Но Наполеон переменил ход дела: по его приказанию французские войска для удобства движения против Австрии нарушили нейтралитет Пруссии, пройдя через ее владения (в Аншпахе). Известие об этом произвело страшное впечатление в Берлине. Король был в отчаянии: драгоценный нейтралитет исчез; теперь нельзя было сказать русскому императору, что со стороны Франции не сделано ничего, могущего дать Пруссии право объявить ей войну. В Пруссии давно уже существовала так называемая патриотическая партия, которая видела унижение отечества в равнодушии к захватам Наполеона: сама королева, двоюродный брат короля принц Людвиг думали таким образом. Партия сдерживалась противным образом мыслей короля, но теперь она возвысила голос и увеличилась в числе. Неудовольствие не могло уменьшиться, когда Наполеон, извиняясь в письме к королю в аншпахском происшествии, старался дать делу такой вид, как будто это была безделица; когда Талейран написал, что виноват берлинский кабинет, который все толковал о нейтралитете Северной Германии, тогда как прусские владения Аншпах и Байрейт находятся на юге, следовательно, вне демаркационной линии.

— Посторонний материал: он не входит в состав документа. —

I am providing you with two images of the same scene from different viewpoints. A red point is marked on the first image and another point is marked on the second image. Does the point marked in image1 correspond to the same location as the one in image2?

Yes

Император Александр решился пользоваться обстоятельствами. Прусского короля долго было дожидаться на границах — император сам поехал к Фридриху-Вильгельму и 25-го октября (н. ст.) прибыл в Берлин, где был принят жителями с необыкновенным восторгом. Надобно было спешить привлечением Пруссии в коалицию и этим помочь Австрии, дела которой шли дурно. Французы перешли Дунай, поразили австрийцев в трех сражениях, заняли Аугсбург и Мюнхен, а Мак, придвинувшись к Ульму из желания предупредить Наполеона, затворился в этом городе и спокойно смотрел, как неприятель окружал его со всех сторон. После победы, одержанной французами под начальством маршала Нея при Эльхингене, Мак был совершенно заперт, завел переговоры и сдался: 23.000 австрийского войска положило оружие, французам досталось 59 пушек.

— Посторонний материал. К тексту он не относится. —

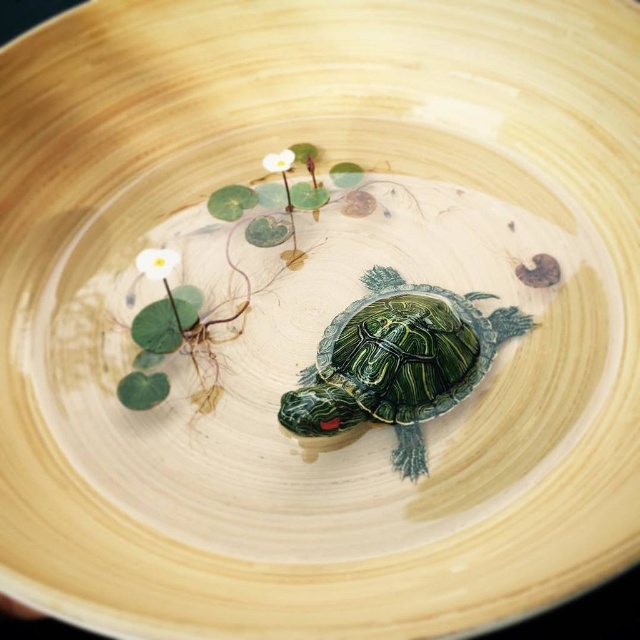
Which is below, green leafy plant at center or white matte flower at upper left?

green leafy plant at center

Who is positioned more to the right, green leafy plant at center or white matte flower at upper left?

Positioned to the right is green leafy plant at center.

Which is in front, point (284, 186) or point (164, 266)?

Positioned in front is point (164, 266).

Where is `green leafy plant at center`? green leafy plant at center is located at coordinates (182, 317).

Who is more distant from viewer, (288, 417) or (275, 164)?

The point (275, 164) is behind.

Locate an element on the screen. This screenshot has width=640, height=640. shiny green tortoise at center is located at coordinates (397, 362).

Can you confirm if shiny green tortoise at center is taller than green leafy plant at center?

Incorrect, shiny green tortoise at center's height is not larger of green leafy plant at center's.

Which is more to the left, shiny green tortoise at center or green leafy plant at center?

green leafy plant at center

Identify the location of shiny green tortoise at center. (397, 362).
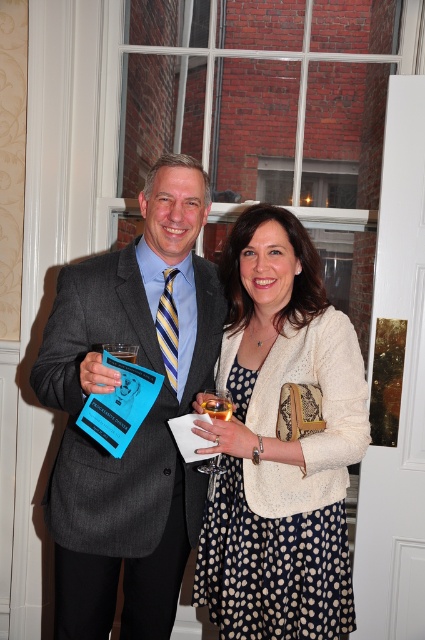
You are at a social event and want to move from the point closer to you to the point further away. Which path should you take between the two points, point (73, 442) and point (227, 394)?

You should move from point (73, 442) to point (227, 394) because point (73, 442) is closer to you and point (227, 394) is further away.

You are at a social gathering and see the gray wool suit at center and the clear glass wine glass at center. Which object is positioned to the right side?

The clear glass wine glass at center is positioned to the right of the gray wool suit at center.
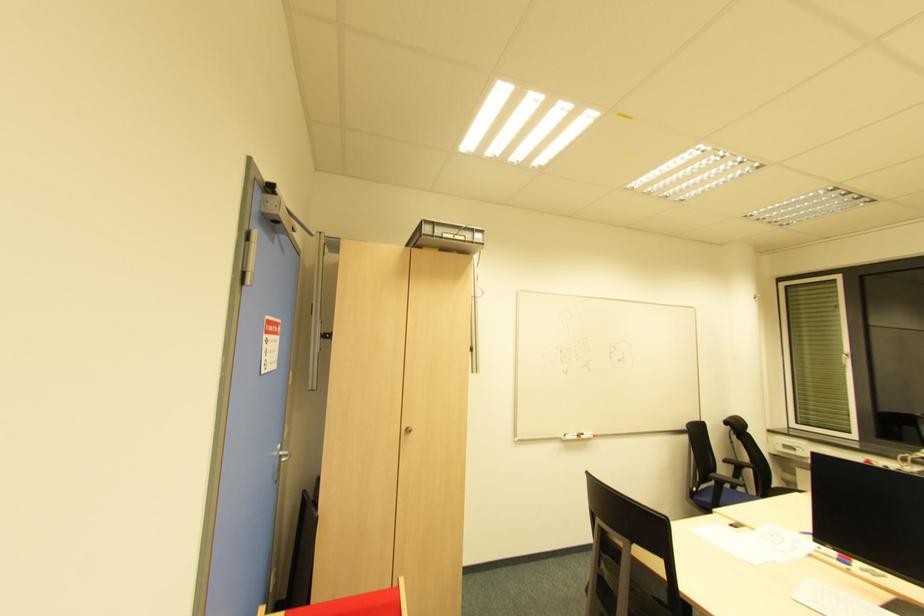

20-го октября сдался Мак; 21-го английский адмирал Нельсон истребил французско-испанский флот при Трафальгаре и заплатил жизнью за победу; 25-го приехал Александр в Берлин и начались конференции о том, как поправить континентальные дела. Сначала шли они между Чарторыйским, приехавшим вместе с императором, Гаугвицем и Гарденбергом; 28-го числа присутствовали император, король и герцог Брауншвейгский; 3-го ноября дело было кончено; государи ратифицировали договор, известный под именем Потсдамского: прусский король принимал на себя посредничество между воюющими державами, но посредничество вооруженное, результатом которого должно быть или непосредственное восстановление континентального мира, или в случае непринятия Францией мирных условий действительное участие Пруссии в войне. Мирные условия заключались в том, что за Францией оставалось все, полученное ею по Люневильскому и последующим договорам; уничтожались только те распоряжения Наполеона, которые возбудили против него коалицию: восстановлялось независимое Сардинское королевство, выговаривалась независимость Юлландии, Швейцарии, Неаполя и Германской империи; королевство Итальянское, которое названо было Ломбардским для избежания слишком широкого смысла, заключавшегося в слове «итальянское», долженствовало быть независимо от французской короны; наконец, выговаривалась неприкосновенность Турции.